Still, it’s not like their overall sales are skyrocketing right now — business is pretty normal, compared with, well… 2017. That was the last “normal” year for Papenhausen. In 2018, the hardware store, which has been a neighborhood staple since 1936, went up in flames for the second time in its history (the first being back in 1998). After a year of being closed, they reopened in a temporary space before finally moving back to their original location at 32 West Portal Ave. Just when they were getting settled, the pandemic hit.

“We were still getting our sea legs back being in our old location when this hit, so it just kind of went from one struggle to another struggle,” said Aguilar. “… We’ve had a lot of adversity over the years, and adapting becomes part of your life. Things are just harder or less hard.”
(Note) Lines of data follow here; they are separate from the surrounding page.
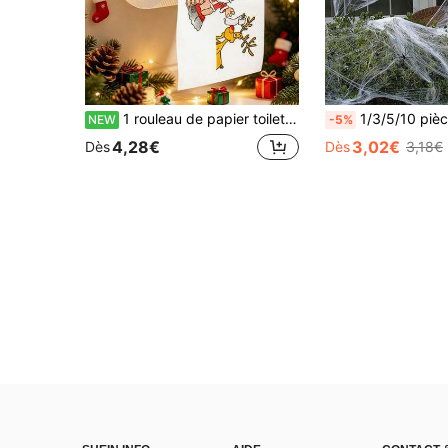
1 rouleau de papier toilette de Noël avec motif de renne, papier toilette de salle de bain décoratif mignon de Noël, décoration de salle de bain de Noël amusante, serviettes pour invités, Joyeux Noël, fournitures pour fête de Noël, décoration de maison d'hiver, décoration de Noël, ambiance de Noël, cadeau de Noël, faveur de fête, décoration de table, ornement de Noël,
1/3/5/10 pièces Décorations d'Halloween Toile d'araignée artificielle ultra extensible avec araign
NEW
-5%
4,28€
3,02€
Dès
Dès
3,18€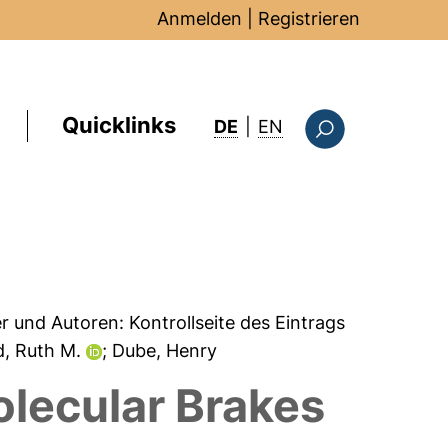
Anmelden
|
Registrieren
Quicklinks
: this page in Englis
DE
|
EN
Suchformular
er und Autoren:
Kontrollseite des Eintrags
d, Ruth M.
; Dube, Henry
lecular Brakes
COVID-19 has brought with it a new set of challenges for Papenhausen, from supply chain issues with toilet paper to having to discourage customers from taking on home improvement projects in the scary early days of the pandemic.

San Francisco’s neighborhood hardware stores are weathering the pandemic’s challenges, from toilet paper panic-buying to difficulty hiring staff.

Blair Heagerty / SFGATE

“There was a point early on where we were at our limit trying to meet demands, so if someone wanted to come in and talk about sanding down something, we couldn’t do it,” recalled Aguilar. “We would love to do it, but not in the middle of a pandemic with a line of people waiting outside.”

Now, as panic-buying has calmed down, they’re willing to slow down and give customers some pointers — Aguilar is just surprised to see the ambitious scale of some of these projects.

“The one that surprises me is the people who decide to retile or regrout their bathrooms,” he said. “And people are taking on painting their houses … just given where these people were six months ago, it’s surprising.”

Regardless of whether they’re starting a garden or learning how to fix a toilet, the personalized, community-oriented touch of Papenhausen keeps West Portal neighbors coming back.

“We’re helping people with projects with a sense of stability, and that’s what people like,” said Aguilar. “They know we’re embedded in the community and we built the store around the needs of the community.”